───── GIVEN RECORDS ─────

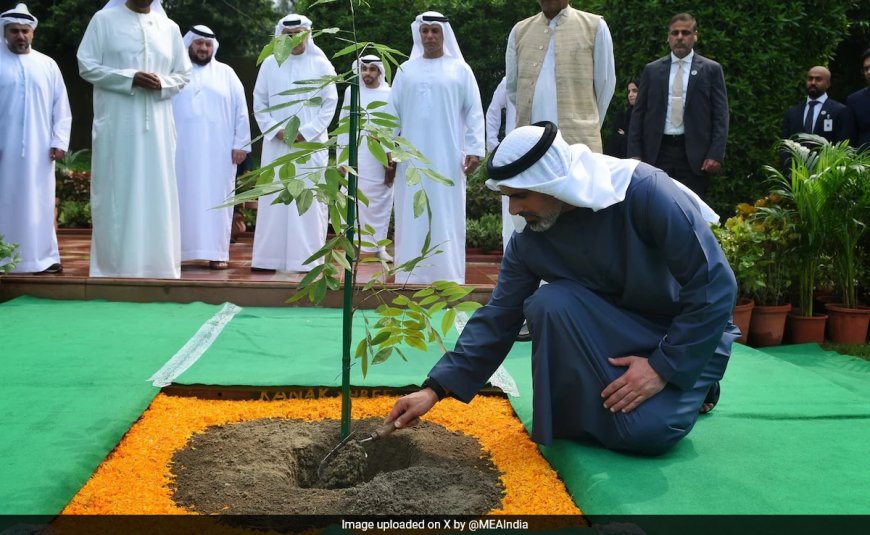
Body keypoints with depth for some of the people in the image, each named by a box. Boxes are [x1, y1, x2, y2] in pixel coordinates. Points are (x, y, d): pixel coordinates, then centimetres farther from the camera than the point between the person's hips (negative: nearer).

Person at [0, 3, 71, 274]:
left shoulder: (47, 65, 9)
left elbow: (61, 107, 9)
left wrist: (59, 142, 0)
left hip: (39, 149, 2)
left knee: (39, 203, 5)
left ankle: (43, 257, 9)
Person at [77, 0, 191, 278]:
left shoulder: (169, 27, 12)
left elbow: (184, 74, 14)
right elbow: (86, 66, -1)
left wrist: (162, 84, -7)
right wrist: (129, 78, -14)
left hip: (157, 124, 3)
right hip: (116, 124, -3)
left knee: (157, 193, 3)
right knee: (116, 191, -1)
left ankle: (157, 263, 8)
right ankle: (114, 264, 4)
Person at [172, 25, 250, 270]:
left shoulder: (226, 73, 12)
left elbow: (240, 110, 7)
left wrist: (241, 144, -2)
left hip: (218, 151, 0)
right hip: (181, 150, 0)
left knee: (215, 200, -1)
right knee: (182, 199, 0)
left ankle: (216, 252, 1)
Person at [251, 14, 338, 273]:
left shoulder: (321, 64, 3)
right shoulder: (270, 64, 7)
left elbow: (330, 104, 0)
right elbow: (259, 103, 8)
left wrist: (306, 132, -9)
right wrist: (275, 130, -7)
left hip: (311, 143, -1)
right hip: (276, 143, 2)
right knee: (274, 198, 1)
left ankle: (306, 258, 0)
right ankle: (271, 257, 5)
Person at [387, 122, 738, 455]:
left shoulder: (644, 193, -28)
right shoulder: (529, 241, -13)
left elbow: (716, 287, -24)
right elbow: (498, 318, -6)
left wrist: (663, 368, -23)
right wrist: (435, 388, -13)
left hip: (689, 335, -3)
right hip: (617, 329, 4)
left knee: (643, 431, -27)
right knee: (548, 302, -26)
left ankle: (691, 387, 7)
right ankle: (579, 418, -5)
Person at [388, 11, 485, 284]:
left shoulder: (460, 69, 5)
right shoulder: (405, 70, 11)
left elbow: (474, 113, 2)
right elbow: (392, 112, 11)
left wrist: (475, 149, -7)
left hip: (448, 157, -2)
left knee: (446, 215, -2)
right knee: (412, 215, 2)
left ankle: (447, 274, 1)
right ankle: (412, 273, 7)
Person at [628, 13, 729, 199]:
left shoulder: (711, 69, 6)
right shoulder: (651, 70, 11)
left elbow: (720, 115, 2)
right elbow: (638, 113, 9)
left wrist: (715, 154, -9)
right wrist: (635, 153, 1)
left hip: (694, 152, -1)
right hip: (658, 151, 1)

─────

Revise every line of the material so that "left" becomes "L" wherever it occurs and all other text stays the same. Leave the pictures out of your answer.

Body keypoints with depth for some of the people in the image, each named by a box. Boxes are [x1, y1, x2, y2] in pixel coordinates. Points are (x, y, d): pixel coordinates, then centimetres farther from the camera than the point between the person's hips (negative: nearer).

Person at [0, 3, 71, 274]:
L shoulder: (47, 65, 9)
L elbow: (61, 107, 9)
L wrist: (59, 142, 0)
L hip: (39, 149, 2)
L knee: (39, 203, 5)
L ankle: (43, 257, 9)
Person at [77, 0, 191, 278]:
L shoulder: (169, 27, 12)
L elbow: (184, 74, 14)
right elbow: (86, 66, -1)
L wrist: (162, 84, -7)
right wrist: (129, 78, -14)
L hip: (157, 124, 3)
right hip: (116, 124, -3)
L knee: (157, 193, 3)
right knee: (116, 191, -1)
L ankle: (157, 263, 8)
right ankle: (114, 264, 4)
Person at [172, 25, 250, 270]:
L shoulder: (226, 73, 12)
L elbow: (240, 110, 7)
L wrist: (241, 144, -2)
L hip: (218, 151, 0)
right hip: (181, 150, 0)
L knee: (215, 200, -1)
right knee: (182, 199, 0)
L ankle: (216, 252, 1)
Person at [251, 14, 338, 273]:
L shoulder: (321, 64, 3)
right shoulder: (270, 64, 7)
L elbow: (330, 104, 0)
right elbow: (259, 103, 8)
L wrist: (306, 132, -9)
right wrist: (275, 130, -7)
L hip: (311, 143, -1)
right hip: (276, 143, 2)
right knee: (274, 198, 1)
L ankle: (306, 258, 0)
right ankle: (271, 257, 5)
Person at [387, 122, 738, 455]:
L shoulder: (644, 193, -28)
right shoulder: (529, 241, -13)
L elbow: (716, 287, -24)
right elbow: (498, 318, -6)
L wrist: (663, 368, -23)
right wrist: (435, 388, -13)
L hip: (689, 335, -3)
right hip: (617, 329, 4)
L knee: (643, 431, -27)
right knee: (548, 302, -26)
L ankle: (691, 387, 7)
right ankle: (579, 418, -5)
Person at [388, 11, 485, 284]:
L shoulder: (460, 69, 5)
right shoulder: (405, 70, 11)
L elbow: (474, 113, 2)
right elbow: (392, 112, 11)
L wrist: (475, 149, -7)
L hip: (448, 157, -2)
L knee: (446, 215, -2)
right knee: (412, 215, 2)
L ankle: (447, 274, 1)
right ankle: (412, 273, 7)
Person at [628, 13, 729, 199]:
L shoulder: (711, 69, 6)
right shoulder: (651, 70, 11)
L elbow: (720, 115, 2)
right elbow: (638, 113, 9)
L wrist: (715, 154, -9)
right wrist: (635, 153, 1)
L hip: (694, 152, -1)
right hip: (658, 151, 1)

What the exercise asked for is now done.